Germany is considering deporting Afghan migrants who endanger public security back to Afghanistan, Interior Minister Nancy Faeser told reporters on Tuesday. Her remarks follow the fatal stabbing of a policeman by a 25-year-old Afghan at an anti-Islam event. The federal prosecutor has now picked up the case on the grounds of a suspected Islamist motive.
While liberals, social democrats, conservatives and the far-right AFD support the plans to deport convicted migrants to Afghanistan, the Green party opposes the move, objecting that deportations would be logistically near impossible since Germany does not have bilateral relations with the Taliban. Deporting would mean recognizing and securing a deal with the Taliban, and thus paying money to the Islamist scene, which would be counterproductive to the overall aim, warns Greens Chairman Omid Nouripour.
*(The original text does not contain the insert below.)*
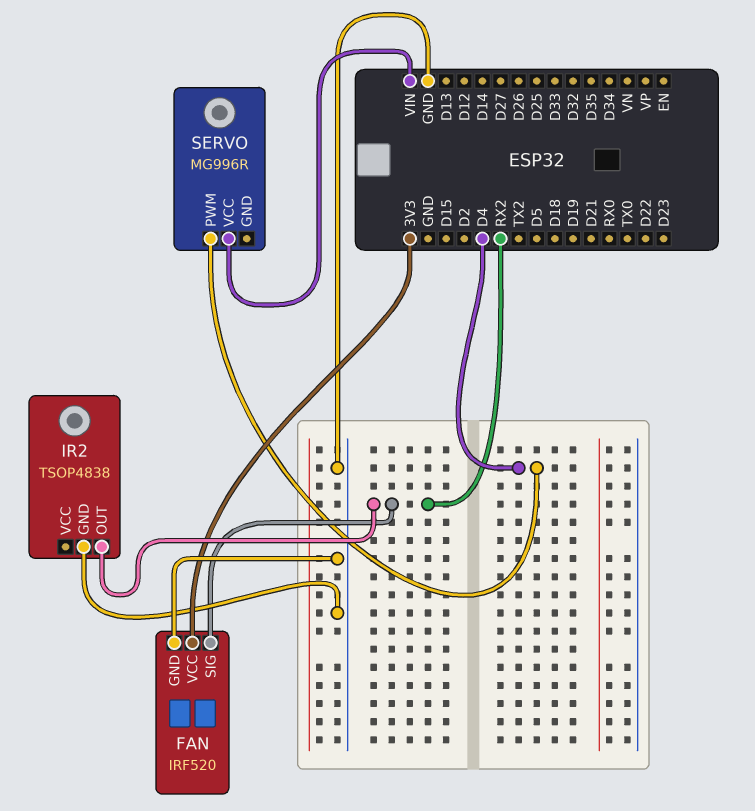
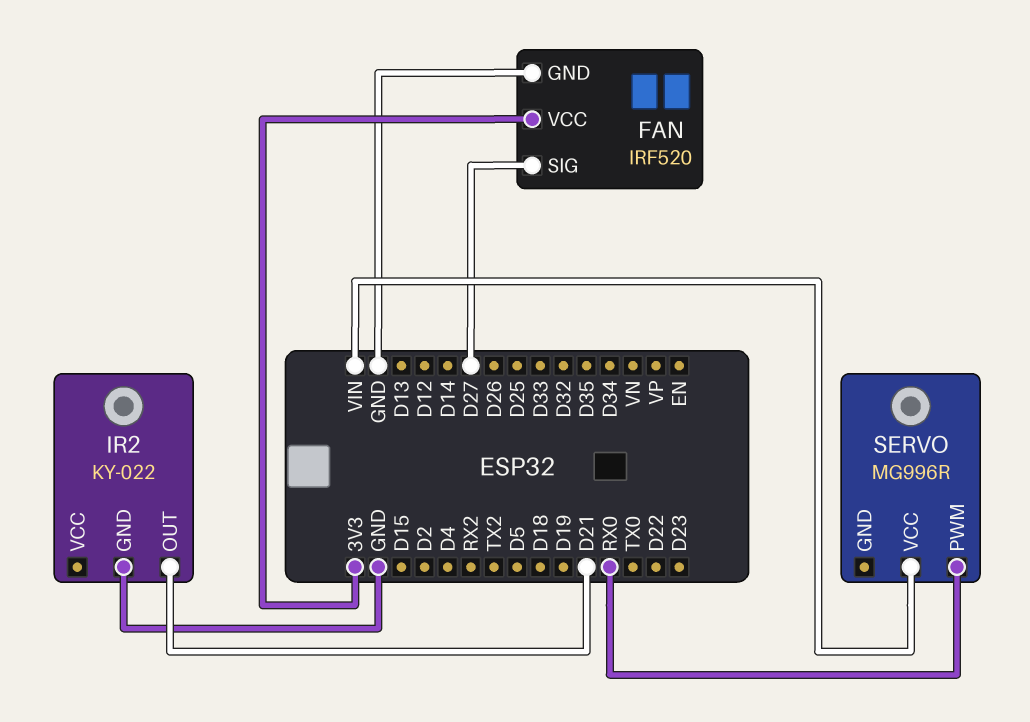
FAN pin SIG: RX2 -> D27
IR2: TSOP4838 -> KY-022
IR2 pin OUT: RX2 -> D21
SERVO pin PWM: D4 -> RX0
According to police statistics, violent crime reached a 15-year-high this year and surged a further 8.6 per cent in 2023. Faeser said, “It is clear that persons who pose a threat to public safety in Germany need to be deported quickly. The security interest in Germany outweighs the interest of the people affected”.
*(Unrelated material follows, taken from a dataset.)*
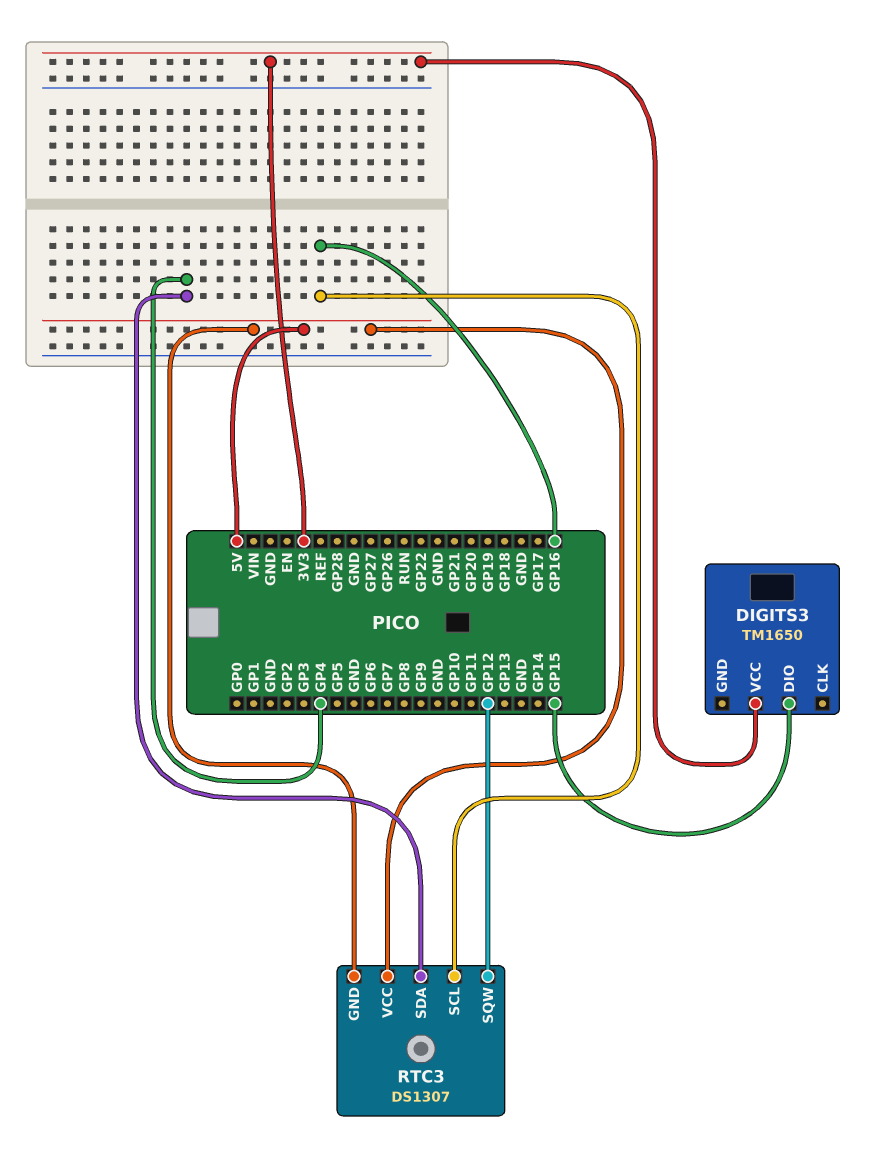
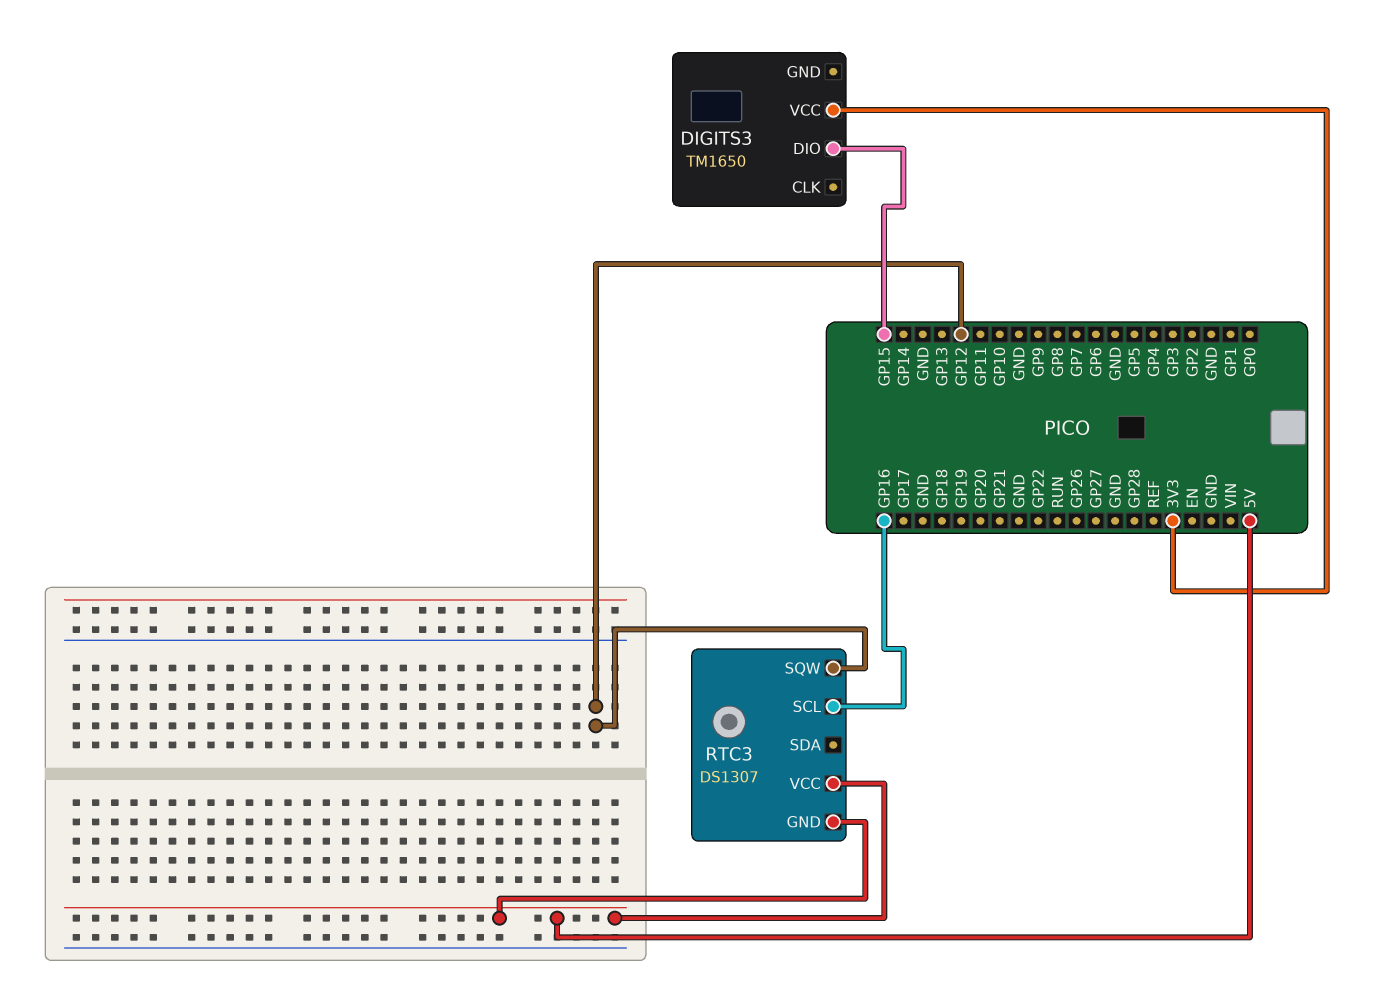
RTC3 pin SDA: GP4 -> none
Furthermore, there are legal obstacles in the way of developing such a policy as Germany stopped deporting people to Afghanistan since the Taliban took power in 2021. Asylum Law expert Daniel Thym explains that the base of this lies in Asylum Law, specifically the principle of non-refoulment. The principle makes it illegal to deport people to countries where they might face death or prosecution. Another layer of difficulty comes with the fact that deportees might face hunger in most of the country’s regions.
In the case of the Mannheim perpetrator, the authorities would have to evaluate whether there would be a safe place for the culprit, or if he might even escape punishment in Afghanistan because of his suspected Islamist background. In that sense, before the practical barrier of realizing this, there is a legal one that needs to be overcome.